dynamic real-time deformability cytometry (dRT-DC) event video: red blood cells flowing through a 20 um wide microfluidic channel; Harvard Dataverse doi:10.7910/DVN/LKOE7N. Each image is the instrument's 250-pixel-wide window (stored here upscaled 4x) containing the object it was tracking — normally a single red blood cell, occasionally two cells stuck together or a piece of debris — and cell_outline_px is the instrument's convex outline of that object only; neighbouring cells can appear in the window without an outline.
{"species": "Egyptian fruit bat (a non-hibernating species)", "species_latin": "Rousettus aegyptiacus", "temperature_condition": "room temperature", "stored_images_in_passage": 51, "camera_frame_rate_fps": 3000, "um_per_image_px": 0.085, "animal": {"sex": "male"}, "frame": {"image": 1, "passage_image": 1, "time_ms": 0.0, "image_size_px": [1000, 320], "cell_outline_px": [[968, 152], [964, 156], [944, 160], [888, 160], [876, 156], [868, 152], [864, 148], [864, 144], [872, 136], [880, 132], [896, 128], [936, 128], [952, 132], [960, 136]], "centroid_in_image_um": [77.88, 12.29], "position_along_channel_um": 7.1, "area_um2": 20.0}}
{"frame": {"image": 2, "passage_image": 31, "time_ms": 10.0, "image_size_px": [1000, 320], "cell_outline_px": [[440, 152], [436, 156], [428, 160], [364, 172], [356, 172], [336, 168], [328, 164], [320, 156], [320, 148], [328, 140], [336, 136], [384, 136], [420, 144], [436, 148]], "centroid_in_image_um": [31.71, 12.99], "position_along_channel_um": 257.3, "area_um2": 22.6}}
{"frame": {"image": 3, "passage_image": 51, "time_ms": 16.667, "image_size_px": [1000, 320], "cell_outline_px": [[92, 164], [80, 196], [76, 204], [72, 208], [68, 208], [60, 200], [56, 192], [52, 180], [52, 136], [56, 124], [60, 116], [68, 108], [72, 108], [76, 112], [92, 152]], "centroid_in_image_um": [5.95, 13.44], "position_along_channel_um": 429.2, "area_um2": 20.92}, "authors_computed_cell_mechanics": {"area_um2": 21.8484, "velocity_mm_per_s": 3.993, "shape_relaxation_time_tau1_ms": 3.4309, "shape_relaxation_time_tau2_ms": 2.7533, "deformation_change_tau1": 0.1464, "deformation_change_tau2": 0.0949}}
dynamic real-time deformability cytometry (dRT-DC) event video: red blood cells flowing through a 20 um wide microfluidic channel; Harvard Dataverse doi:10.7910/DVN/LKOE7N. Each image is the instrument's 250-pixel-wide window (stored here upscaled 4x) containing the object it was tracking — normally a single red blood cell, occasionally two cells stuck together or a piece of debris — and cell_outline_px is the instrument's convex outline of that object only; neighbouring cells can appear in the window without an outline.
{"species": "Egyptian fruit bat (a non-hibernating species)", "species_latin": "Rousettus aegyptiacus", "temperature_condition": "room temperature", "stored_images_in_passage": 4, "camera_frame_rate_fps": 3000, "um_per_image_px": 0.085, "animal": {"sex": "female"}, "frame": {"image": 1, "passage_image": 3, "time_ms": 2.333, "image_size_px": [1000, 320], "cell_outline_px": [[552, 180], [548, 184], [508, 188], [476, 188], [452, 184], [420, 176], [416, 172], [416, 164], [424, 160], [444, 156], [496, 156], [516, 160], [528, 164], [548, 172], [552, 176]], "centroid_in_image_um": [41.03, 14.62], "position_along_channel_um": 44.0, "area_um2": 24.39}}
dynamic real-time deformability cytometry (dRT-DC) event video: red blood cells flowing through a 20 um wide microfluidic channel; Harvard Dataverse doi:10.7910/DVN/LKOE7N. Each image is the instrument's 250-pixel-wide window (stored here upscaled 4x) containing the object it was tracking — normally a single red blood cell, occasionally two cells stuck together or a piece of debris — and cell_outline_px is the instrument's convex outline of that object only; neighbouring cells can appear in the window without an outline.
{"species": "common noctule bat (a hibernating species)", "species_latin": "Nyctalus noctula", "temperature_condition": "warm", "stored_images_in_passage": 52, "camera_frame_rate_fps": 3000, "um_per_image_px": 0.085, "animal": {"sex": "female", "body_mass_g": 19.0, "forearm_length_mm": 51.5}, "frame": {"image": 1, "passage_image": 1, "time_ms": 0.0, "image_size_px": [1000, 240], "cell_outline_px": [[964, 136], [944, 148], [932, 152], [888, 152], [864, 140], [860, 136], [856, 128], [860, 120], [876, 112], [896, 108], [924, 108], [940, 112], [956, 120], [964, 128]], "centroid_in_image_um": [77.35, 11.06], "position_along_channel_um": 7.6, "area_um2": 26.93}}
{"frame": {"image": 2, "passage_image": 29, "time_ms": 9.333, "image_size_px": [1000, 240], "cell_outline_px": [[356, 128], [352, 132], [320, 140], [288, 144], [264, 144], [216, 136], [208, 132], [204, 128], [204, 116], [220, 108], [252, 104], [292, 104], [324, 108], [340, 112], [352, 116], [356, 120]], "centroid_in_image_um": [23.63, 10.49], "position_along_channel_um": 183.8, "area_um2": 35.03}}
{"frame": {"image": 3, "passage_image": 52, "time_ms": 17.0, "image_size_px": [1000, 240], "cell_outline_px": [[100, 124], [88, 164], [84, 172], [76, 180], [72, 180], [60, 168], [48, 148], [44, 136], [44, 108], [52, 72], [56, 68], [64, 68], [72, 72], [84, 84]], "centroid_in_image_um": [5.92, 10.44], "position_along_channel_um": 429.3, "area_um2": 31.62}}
============================================================
Print all of the data exactly as it was given.

dynamic real-time deformability cytometry (dRT-DC) event video: red blood cells flowing through a 20 um wide microfluidic channel; Harvard Dataverse doi:10.7910/DVN/LKOE7N. Each image is the instrument's 250-pixel-wide window (stored here upscaled 4x) containing the object it was tracking — normally a single red blood cell, occasionally two cells stuck together or a piece of debris — and cell_outline_px is the instrument's convex outline of that object only; neighbouring cells can appear in the window without an outline.
{"species": "Egyptian fruit bat (a non-hibernating species)", "species_latin": "Rousettus aegyptiacus", "temperature_condition": "room temperature", "stored_images_in_passage": 51, "camera_frame_rate_fps": 3000, "um_per_image_px": 0.085, "animal": {"sex": "male"}, "frame": {"image": 1, "passage_image": 1, "time_ms": 0.0, "image_size_px": [1000, 320], "cell_outline_px": [[968, 152], [964, 156], [944, 160], [888, 160], [876, 156], [868, 152], [864, 148], [864, 144], [872, 136], [880, 132], [896, 128], [936, 128], [952, 132], [960, 136]], "centroid_in_image_um": [77.88, 12.29], "position_along_channel_um": 7.1, "area_um2": 20.0}}
{"frame": {"image": 2, "passage_image": 31, "time_ms": 10.0, "image_size_px": [1000, 320], "cell_outline_px": [[440, 152], [436, 156], [428, 160], [364, 172], [356, 172], [336, 168], [328, 164], [320, 156], [320, 148], [328, 140], [336, 136], [384, 136], [420, 144], [436, 148]], "centroid_in_image_um": [31.71, 12.99], "position_along_channel_um": 257.3, "area_um2": 22.6}}
{"frame": {"image": 3, "passage_image": 51, "time_ms": 16.667, "image_size_px": [1000, 320], "cell_outline_px": [[92, 164], [80, 196], [76, 204], [72, 208], [68, 208], [60, 200], [56, 192], [52, 180], [52, 136], [56, 124], [60, 116], [68, 108], [72, 108], [76, 112], [92, 152]], "centroid_in_image_um": [5.95, 13.44], "position_along_channel_um": 429.2, "area_um2": 20.92}, "authors_computed_cell_mechanics": {"area_um2": 21.8484, "velocity_mm_per_s": 3.993, "shape_relaxation_time_tau1_ms": 3.4309, "shape_relaxation_time_tau2_ms": 2.7533, "deformation_change_tau1": 0.1464, "deformation_change_tau2": 0.0949}}
dynamic real-time deformability cytometry (dRT-DC) event video: red blood cells flowing through a 20 um wide microfluidic channel; Harvard Dataverse doi:10.7910/DVN/LKOE7N. Each image is the instrument's 250-pixel-wide window (stored here upscaled 4x) containing the object it was tracking — normally a single red blood cell, occasionally two cells stuck together or a piece of debris — and cell_outline_px is the instrument's convex outline of that object only; neighbouring cells can appear in the window without an outline.
{"species": "Egyptian fruit bat (a non-hibernating species)", "species_latin": "Rousettus aegyptiacus", "temperature_condition": "room temperature", "stored_images_in_passage": 4, "camera_frame_rate_fps": 3000, "um_per_image_px": 0.085, "animal": {"sex": "female"}, "frame": {"image": 1, "passage_image": 3, "time_ms": 2.333, "image_size_px": [1000, 320], "cell_outline_px": [[552, 180], [548, 184], [508, 188], [476, 188], [452, 184], [420, 176], [416, 172], [416, 164], [424, 160], [444, 156], [496, 156], [516, 160], [528, 164], [548, 172], [552, 176]], "centroid_in_image_um": [41.03, 14.62], "position_along_channel_um": 44.0, "area_um2": 24.39}}
dynamic real-time deformability cytometry (dRT-DC) event video: red blood cells flowing through a 20 um wide microfluidic channel; Harvard Dataverse doi:10.7910/DVN/LKOE7N. Each image is the instrument's 250-pixel-wide window (stored here upscaled 4x) containing the object it was tracking — normally a single red blood cell, occasionally two cells stuck together or a piece of debris — and cell_outline_px is the instrument's convex outline of that object only; neighbouring cells can appear in the window without an outline.
{"species": "common noctule bat (a hibernating species)", "species_latin": "Nyctalus noctula", "temperature_condition": "warm", "stored_images_in_passage": 52, "camera_frame_rate_fps": 3000, "um_per_image_px": 0.085, "animal": {"sex": "female", "body_mass_g": 19.0, "forearm_length_mm": 51.5}, "frame": {"image": 1, "passage_image": 1, "time_ms": 0.0, "image_size_px": [1000, 240], "cell_outline_px": [[964, 136], [944, 148], [932, 152], [888, 152], [864, 140], [860, 136], [856, 128], [860, 120], [876, 112], [896, 108], [924, 108], [940, 112], [956, 120], [964, 128]], "centroid_in_image_um": [77.35, 11.06], "position_along_channel_um": 7.6, "area_um2": 26.93}}
{"frame": {"image": 2, "passage_image": 29, "time_ms": 9.333, "image_size_px": [1000, 240], "cell_outline_px": [[356, 128], [352, 132], [320, 140], [288, 144], [264, 144], [216, 136], [208, 132], [204, 128], [204, 116], [220, 108], [252, 104], [292, 104], [324, 108], [340, 112], [352, 116], [356, 120]], "centroid_in_image_um": [23.63, 10.49], "position_along_channel_um": 183.8, "area_um2": 35.03}}
{"frame": {"image": 3, "passage_image": 52, "time_ms": 17.0, "image_size_px": [1000, 240], "cell_outline_px": [[100, 124], [88, 164], [84, 172], [76, 180], [72, 180], [60, 168], [48, 148], [44, 136], [44, 108], [52, 72], [56, 68], [64, 68], [72, 72], [84, 84]], "centroid_in_image_um": [5.92, 10.44], "position_along_channel_um": 429.3, "area_um2": 31.62}}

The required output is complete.